Content starts
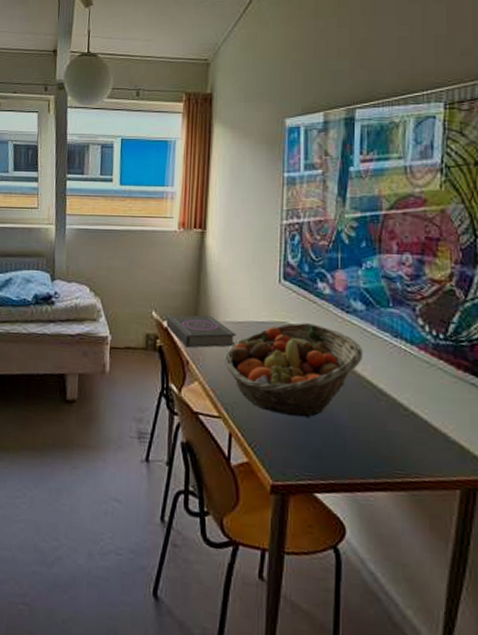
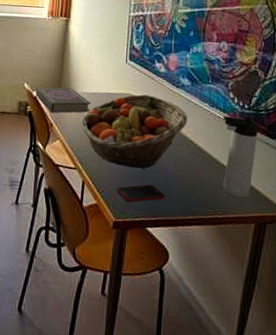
cell phone: none [272,437,338,461] -> present [116,184,165,202]
thermos bottle: none [410,349,460,457] -> present [222,116,258,198]

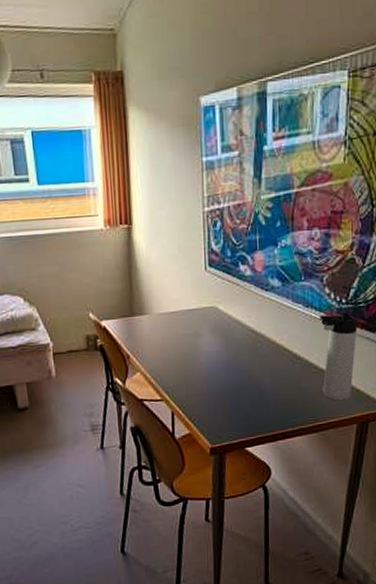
book: present [35,87,91,113] -> none [103,309,170,343]
fruit basket: present [80,94,188,170] -> none [161,304,281,389]
cell phone: present [116,184,165,202] -> none [209,403,263,425]

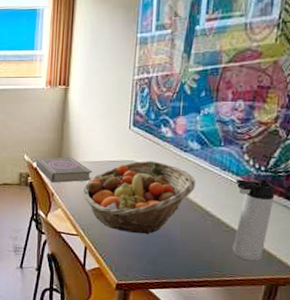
book: none [103,309,170,343] -> present [35,157,92,183]
fruit basket: none [161,304,281,389] -> present [81,161,197,235]

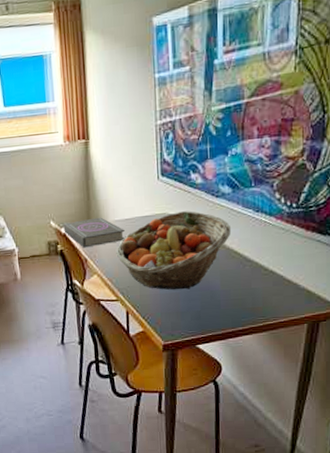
thermos bottle: present [232,179,276,261] -> none [269,216,308,302]

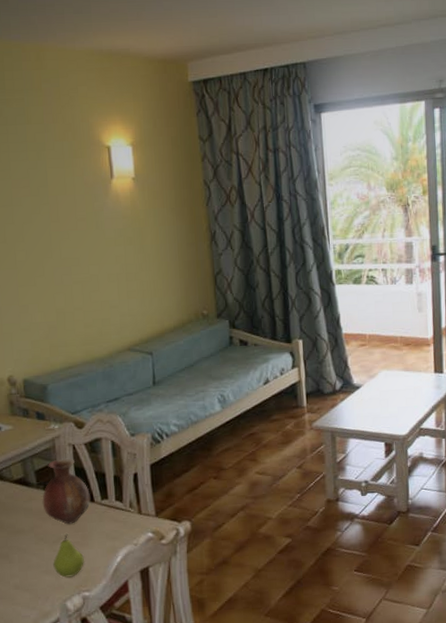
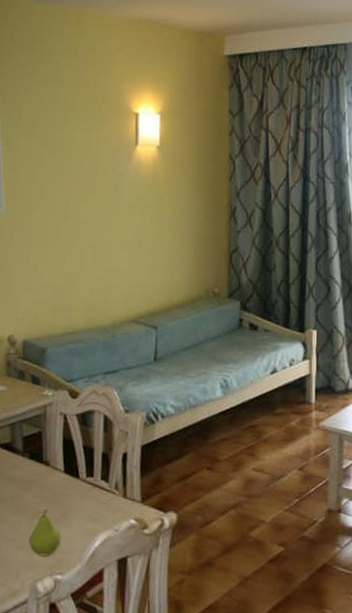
vase: present [42,458,90,524] -> none [26,427,76,499]

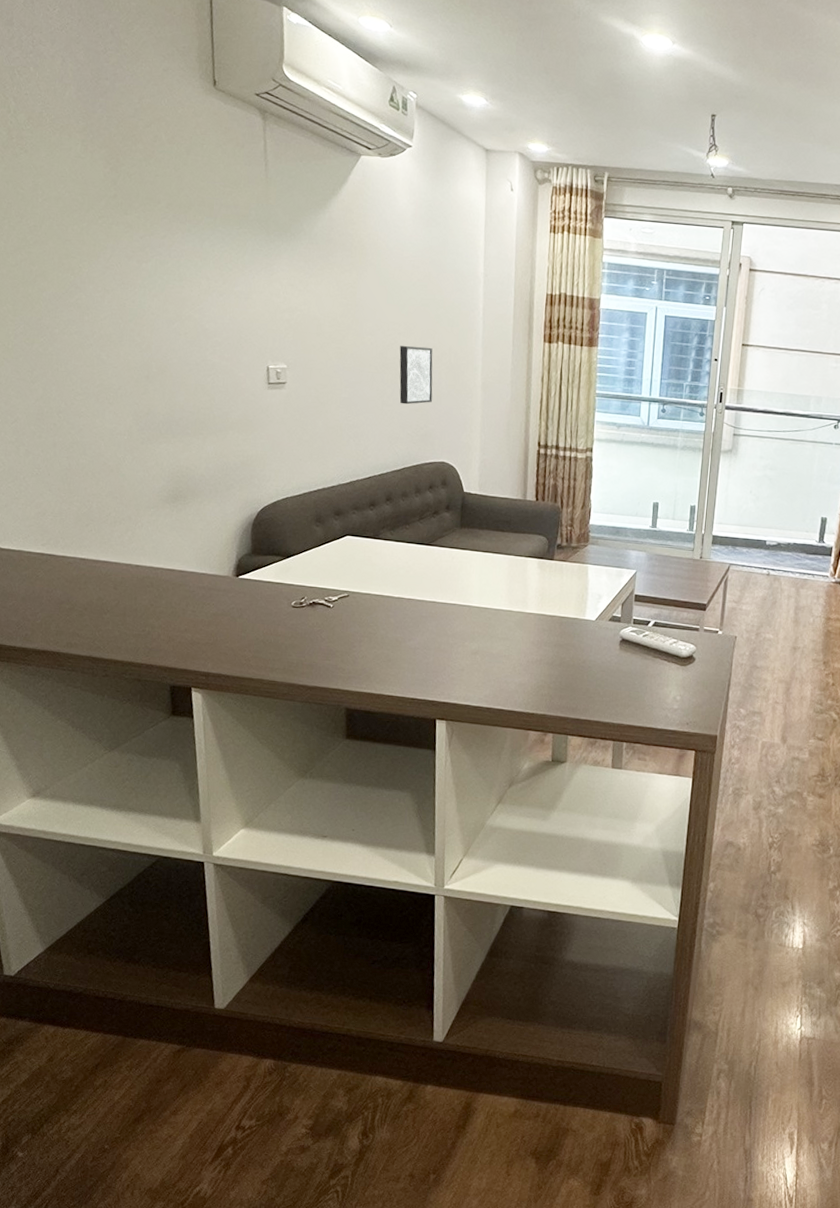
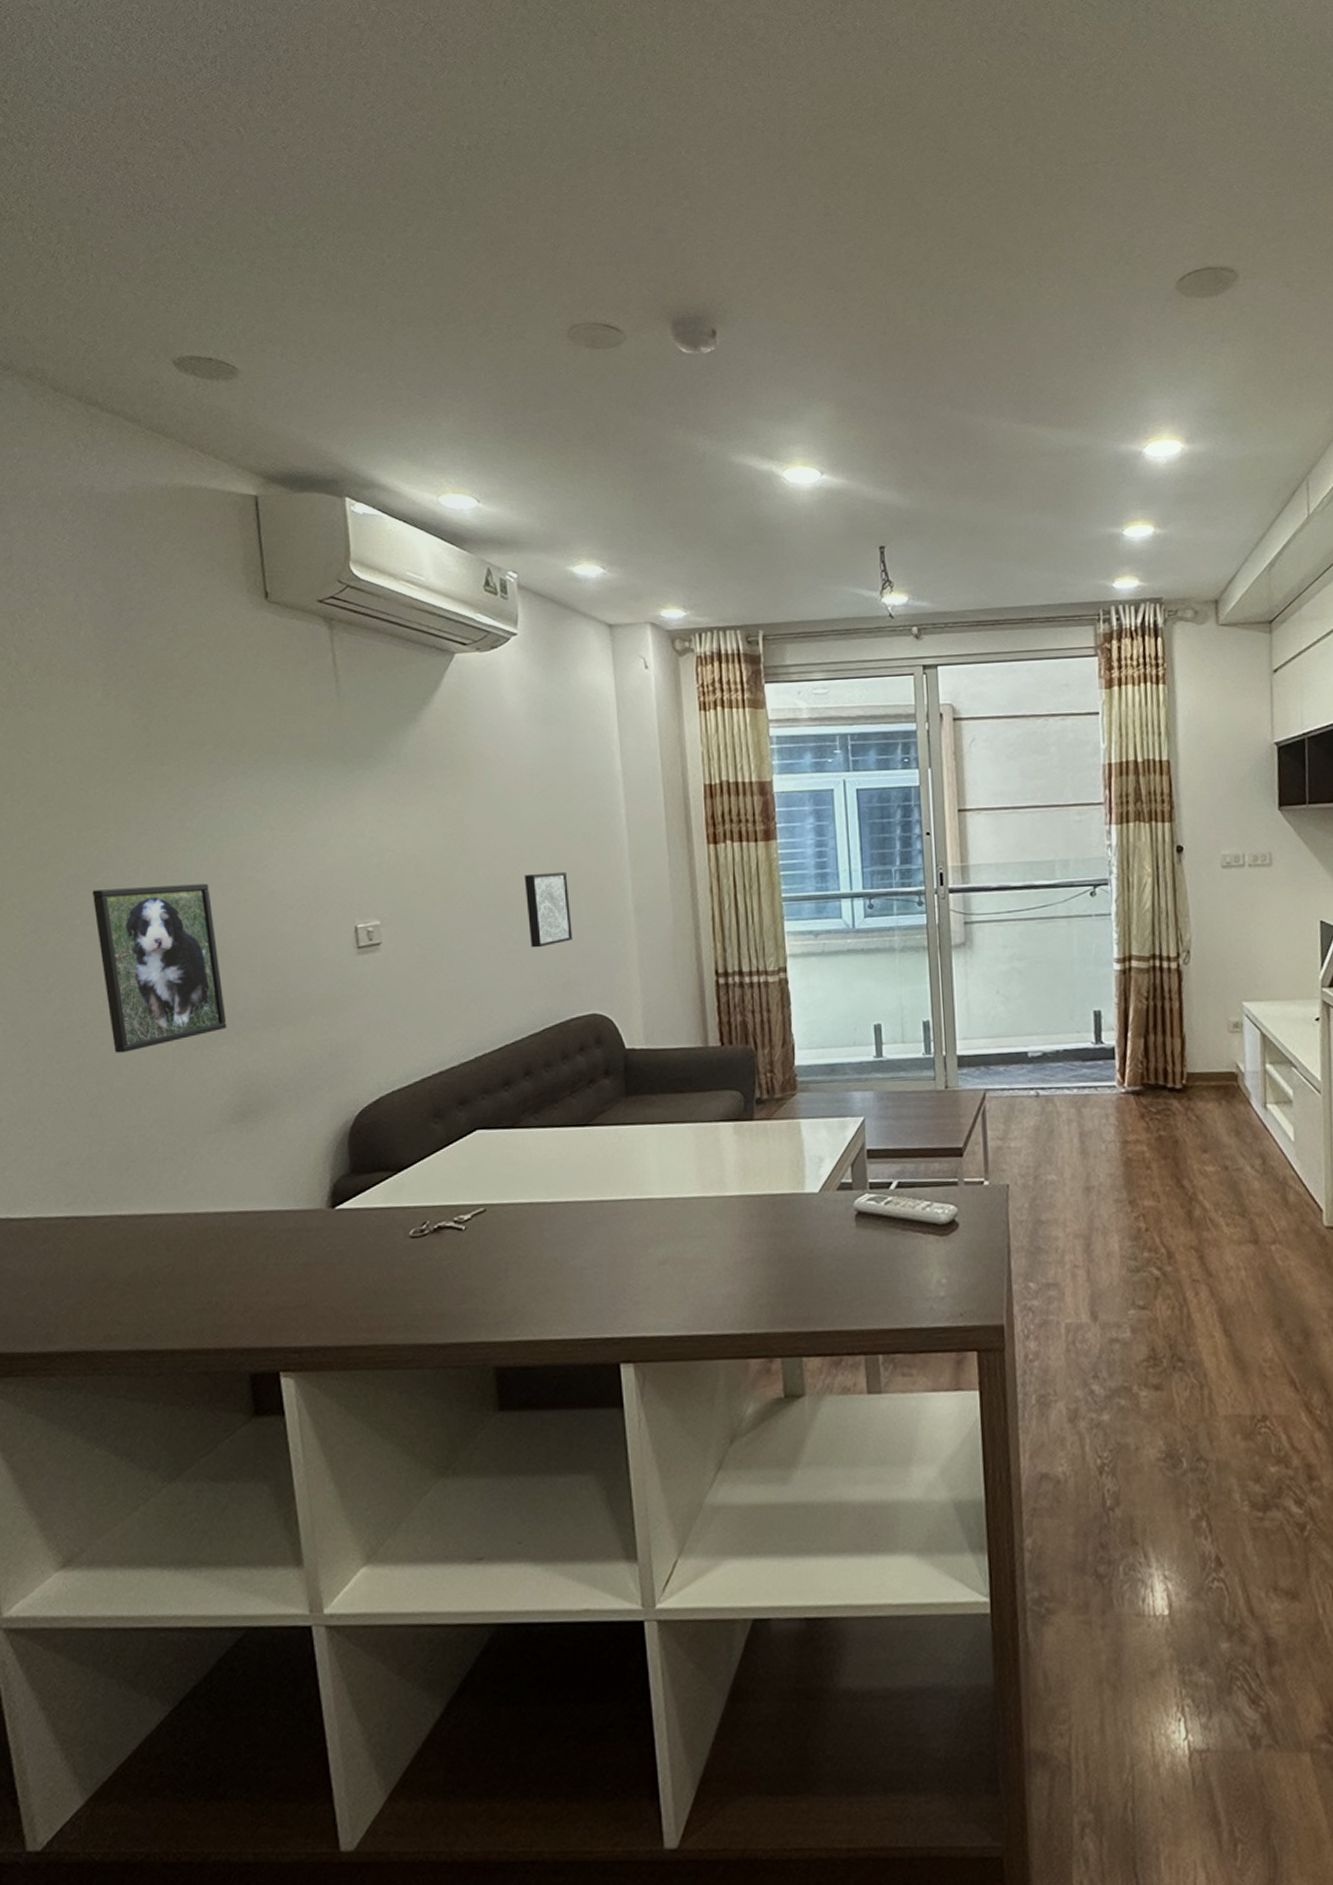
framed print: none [68,308,166,438] -> present [92,883,227,1053]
Content ends
ACTION ITEM: Your output should be the lines above from the one that contains "thermos bottle: none" through the one that contains "cell phone: present", word for word, with pictures left out.

RESPONSE:
thermos bottle: none [410,349,460,457] -> present [222,116,258,198]

book: present [35,87,91,113] -> none [103,309,170,343]
fruit basket: present [80,94,188,170] -> none [161,304,281,389]
cell phone: present [116,184,165,202] -> none [209,403,263,425]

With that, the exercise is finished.